The National Institute of Neurological Disorders and Stroke and the National Center for Advancing Translational Sciences, part of the National Institutes of Health, have awarded University of Miami Miller School of Medicine neurologist Michael Benatar, M.D., Ph.D., a $6.24 million cooperative agreement award to establish a Rare Diseases Clinical Research Consortium that will study amyotrophic lateral sclerosis (ALS) and a group of related disorders.
This consortium will be part of the Rare Diseases Clinical Research Network (RDCRN), an initiative of the Office of Rare Diseases Research.
The consortium, which will be called CReATe (Clinical Research in ALS and related disorders for Therapeutic development), includes J. Paul Taylor, M.D., Ph.D., at St. Jude Children’s Hospital, as well as neurologists and scientists at the Mayo Clinic in Jacksonville, University of Kansas Medical Center, University of California San Diego, University of California San Francisco, Duke University, the Medical University of South Carolina and the University of Tübingen in Germany.
Key UM partners in this initiative include Stephan Züchner, M.D., Ph.D., professor and interim Chair of the Dr. John T. Macdonald Foundation Department of Human Genetics, Jacob McCauley, Ph.D., associate professor of human genetics and Associate Director of the Center for Genome Technology at the John P. Hussman Institute for Human Genomics, Evadnie Rampersaud, Ph.D., research assistant professor of human genetics and Director of the Division of Genetic Epidemiology at the Hussman Institute, Rebecca Schüle, M.D., Joanne Wuu, Sc.M., research assistant professor of neurology, Zane Zeier, Ph.D., assistant professor of psychiatry and behavioral sciences, and Claes Wahlestedt, M.D., Ph.D., Vice Chair for Research, Leonard M. Miller Professor of Psychiatry and Behavioral Sciences, Associate Dean for Therapeutic Innovation, and Director of the Center for Therapeutic Innovation.
Amyotrophic lateral sclerosis, also known as Lou Gehrig’s disease, is a neurodegenerative
disease that attacks the motor nerves, leading to progressive muscle weakness. There is no effective therapy for ALS and the lifespan for those affected is typically only three to five years.
Operating under the five-year cooperative agreement award, the CReATe consortium will carefully evaluate the relationship between phenotype and genotype in this group of motor neuron and related disorders, search for novel genetic causes of disease, identify genetic modifiers, and advance development of biomarkers that may aid therapy development. In addition, the consortium has the goal of training and mentoring fellows and junior faculty in clinical research related to ALS and related disorders.
“Funding for CReATe as part of the National Center for Advancing Translational Sciences’ Rare Diseases Clinical Research Network provides a unique opportunity to advance clinical and translational research in the area of ALS and related disorders,” said Benatar, who is Chief of the Neuromuscular Division and the Walter Bradley Chair in ALS Research. “We are particularly excited about the seamlessly translational nature of this consortium in which neurologists, geneticists and other scientists have joined forces to advance scientific progress toward effective therapies for this devastating group of diseases.”

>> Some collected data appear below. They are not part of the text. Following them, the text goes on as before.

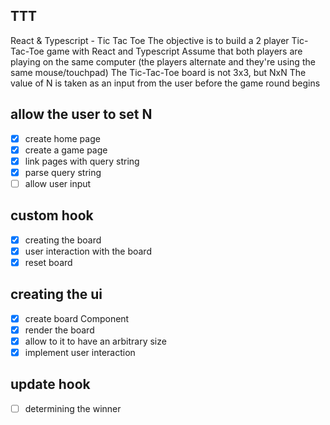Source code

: ## TTT

React & Typescript - Tic Tac Toe
The objective is to build a 2 player Tic-Tac-Toe game with React and Typescript
Assume that both players are playing on the same computer (the players alternate and they're using the same mouse/touchpad)
The Tic-Tac-Toe board is not 3x3, but NxN
The value of N is taken as an input from the user before the game round begins

## allow the user to set N
- [x] create home page
- [x] create a game page
- [x] link pages with query string
- [x] parse query string
- [ ] allow user input

## custom hook
- [x] creating the board
- [x] user interaction with the board
- [x] reset board

## creating the ui
- [x] create board Component
- [x] render the board
- [x] allow to it to have an arbitrary size
- [x] implement user interaction

## update hook
- [ ] determining the winner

A special and important aspect of CReATe is its partnership with a number of organizations that represent patients afflicted with this group of rare diseases. These include the ALS Association, the Muscular Dystrophy Association, the ALS Recovery Fund, the Spastic Paraplegia Foundation, the Association for Frontotemporal Degeneration, and the National ALS Registry and PatientsLikeMe.
Benatar said, “Clinical and translational research is motivated by the needs of patients and can only succeed if predicated upon genuine partnerships with patients and patient advocacy groups. Herein lies a unique underpinning of the CReATe consortium.”